Publicity

Getting Discovered

As an addendum to yesterday’s post, that “but/and so” thing is a good way to test your book because you can use it to make a kind of outline — the characters want THING, and so they do something, but something else happens, and so they must do something else, etc. It wouldn’t be a pretty synopsis, but if you can’t link the scenes with either “but” or “and so,” you need to rethink the scenes. I managed to fix that problem scene that I needed but that didn’t really fit by making it an “and so” and by having it lead into a “but.” And there was much rejoicing.

Meanwhile, I’m back to pondering publicity. I’ve become increasingly aware that I have an awareness problem. Quite frequently, I’ve noticed people asking for recommendations or making lists where my books would be the perfect fit or where I would think I’d be included, but I’m not mentioned (these tend to be venues where recommending your own works is frowned upon).

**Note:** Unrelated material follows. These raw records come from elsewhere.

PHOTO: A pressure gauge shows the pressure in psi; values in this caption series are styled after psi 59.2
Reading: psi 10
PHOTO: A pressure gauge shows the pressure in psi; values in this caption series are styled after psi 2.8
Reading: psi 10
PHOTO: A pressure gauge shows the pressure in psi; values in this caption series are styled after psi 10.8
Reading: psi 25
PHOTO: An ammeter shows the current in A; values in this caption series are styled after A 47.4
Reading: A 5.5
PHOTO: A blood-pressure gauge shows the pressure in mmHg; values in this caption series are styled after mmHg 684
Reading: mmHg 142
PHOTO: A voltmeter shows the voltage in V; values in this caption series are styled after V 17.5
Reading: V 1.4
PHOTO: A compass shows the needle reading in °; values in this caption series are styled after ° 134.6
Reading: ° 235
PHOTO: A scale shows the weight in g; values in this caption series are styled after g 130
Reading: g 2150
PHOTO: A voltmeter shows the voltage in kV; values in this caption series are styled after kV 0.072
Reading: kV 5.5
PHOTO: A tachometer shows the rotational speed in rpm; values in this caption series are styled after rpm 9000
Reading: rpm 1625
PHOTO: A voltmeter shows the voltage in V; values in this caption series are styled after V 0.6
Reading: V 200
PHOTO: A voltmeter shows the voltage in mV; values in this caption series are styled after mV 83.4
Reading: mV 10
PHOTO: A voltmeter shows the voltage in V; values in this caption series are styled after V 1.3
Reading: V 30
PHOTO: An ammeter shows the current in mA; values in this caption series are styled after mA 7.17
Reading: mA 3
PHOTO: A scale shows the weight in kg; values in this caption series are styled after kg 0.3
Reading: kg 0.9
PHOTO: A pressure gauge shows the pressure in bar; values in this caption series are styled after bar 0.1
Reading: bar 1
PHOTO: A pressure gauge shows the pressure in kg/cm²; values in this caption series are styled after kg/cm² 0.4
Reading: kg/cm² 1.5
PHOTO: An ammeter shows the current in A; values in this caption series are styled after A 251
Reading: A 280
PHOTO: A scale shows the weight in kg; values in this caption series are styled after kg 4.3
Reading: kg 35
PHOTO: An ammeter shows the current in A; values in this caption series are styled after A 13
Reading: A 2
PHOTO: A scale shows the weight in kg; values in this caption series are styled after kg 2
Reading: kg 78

It seems that people who read my books love them, but there are huge swaths of people, especially within the target markets, who don’t seem to have heard of me at all. And although publicity was my former career, I’m not sure how I can get noticed like that in the book world. The venues I’m able to reach have already been reached. I’m considering trying some new things.

Supposedly, newsletters are a great marketing tool, but to me, that’s preaching to the choir. You’re reaching the people who already care enough to sign up for a newsletter. I don’t subscribe to author newsletters and am swamped with marketing stuff in my in-box. These days, you can’t visit a web site without a pop-up inviting you to sign up for a newsletter, so I suspect the days of effectiveness are at an end. That’s why I don’t do a newsletter. I don’t like them, so I doubt I’d do it well, and there are just so many out there.

I have considered maybe getting into podcasting. I don’t listen to them because I’d rather read information, but statistics are showing that there are a lot of people out there who prefer to get information this way. I have a background in radio news, so I’ve got the skillset. I just wonder what I’d say — the same kind of thing I blog about? Read book snippets? Pop culture discussion? Is that something people would be interested in?

Ditto with videos. Again, within my skillset, but my impulse is that I’d rather read an article with the same info than watch a video, and generally if there is only a video, I’ll ignore it, but I’m probably an outlier there. Would it be kind of like a TV newscast, only about other stuff?

I’m terrible at social media because I tend to treat it like real-world conversations, except it doesn’t work that way. People tend to like those people who sit and listen and nod during conversations, but on social media, no one knows you’re there. I guess the “like” button is the equivalent of the silent nod, but I keep forgetting to use it.

And I’m still not sure how doing these sorts of things would end up spreading the word farther because the only people likely to watch or listen would be those who already know who I am. I must keep pondering the concept of discoverability.